Wednesday, August 19, 2009

Nuclear capability vs having a nuclear weapon: What is really the problem?

When Iran has the capability to produce nuclear weapons, it is legally in the same category as Japan, the Netherlands and many other countries. Iran would get strategic benefits from this, but these are legal benefits that Iran expected to have access to when it ratified the NPT.

Israel's strategists believe Iran will hold "all the cards"
if it has enough material to make several weapons even it it upholds its NPT obligation to refrain from actually building weapons.
The question whether Iran will have nuclear weapons in 2012 or 2014 is simplistic. If Iran really wants to, it will have nuclear weapons next summer. But Iran is aware that running helter-skelter to the nuclear bomb is very risky. So it is building its nuclear potential gradually. When the number of centrifuges in Natanz is not 7,000 but 30,000, Iran will be unstoppable. When it has enough fissile material for a dozen bombs, it will hold all the cards.
If this causes Egypt to build a comparable program, and Turkey and some Gulf princelets to follow that path, this is not, except because of Israel's special needs, more provocative than the many countries of Europe each capable of building weapons, or of the situation in South America where many countries could build weapons.

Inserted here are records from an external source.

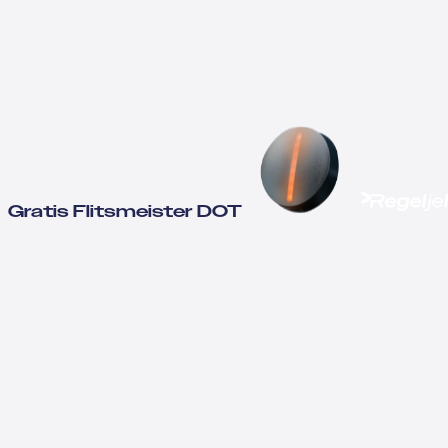
Gratis Flitsmeister DOT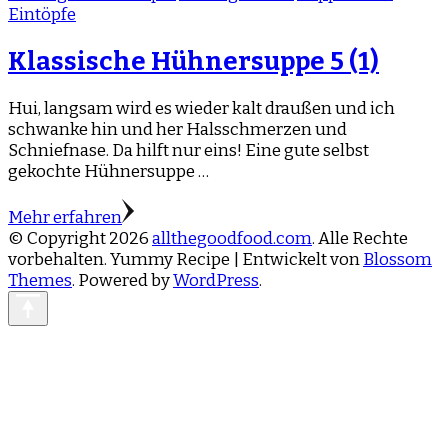
Eintöpfe
Klassische Hühnersuppe
5 (1)
Hui, langsam wird es wieder kalt draußen und ich
schwanke hin und her Halsschmerzen und
Schniefnase. Da hilft nur eins! Eine gute selbst
gekochte Hühnersuppe …
Mehr erfahren
© Copyright 2026
allthegoodfood.com
. Alle Rechte
vorbehalten. Yummy Recipe | Entwickelt von
Blossom
Themes
. Powered by
WordPress
.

Israel imposes a unique strategic burden on the United States. Israel could not survive if instead of Iran, Saudi Arabia and Egypt, its neighbors were more like Brazil, Argentina and Chile. So the United States, in order to keep the region safe for Israel, must make increasingly desperate attempts to prevent Iran from taking the role of Brazil in its region.

Iran becoming nuclear capable likely would trigger an arms race, if by "arms race" you mean a move to a new equilibrium where NPT non-weapon states in the region each gain the capability to produce nuclear material, but each does not. Kind of an "arms race" minus the "arms". In this new equilibrium the nuclear capable nations would not be a threat to each other, but would mark an important strategic loss for Israel which currently has a monopoly of nuclear weapons and of nuclear capability.

Nearly every non-Jewish person in the region believes that the creation of Israel was an injustice and while Israel has been fortunate to have weak and corrupt immediate neighbors, Iran becoming nuclear capable is the first step towards Israel losing the luxury of being surrounded by impotent neighbors.

Hillary Clinton and Barack Obama both have recently said that regional trends are very negative for Israel's prospects of long term survival. This is one of the things they were talking about.

Barack Obama, NPR interview - June 1, 2009:

I believe that, strategically, the status quo is unsustainable when it comes to Israeli security; that, over time, in the absence of peace with the Palestinians, Israel will continue to be threatened militarily and will have enormous problems along its borders.

Hillary Clinton, CNN interview - June 7, 2009:

We see historical, demographic, political, technological trends that are very troubling as to Israel's future. At the same time, there is a legitimate aspiration of the Palestinian people that needs to be addressed.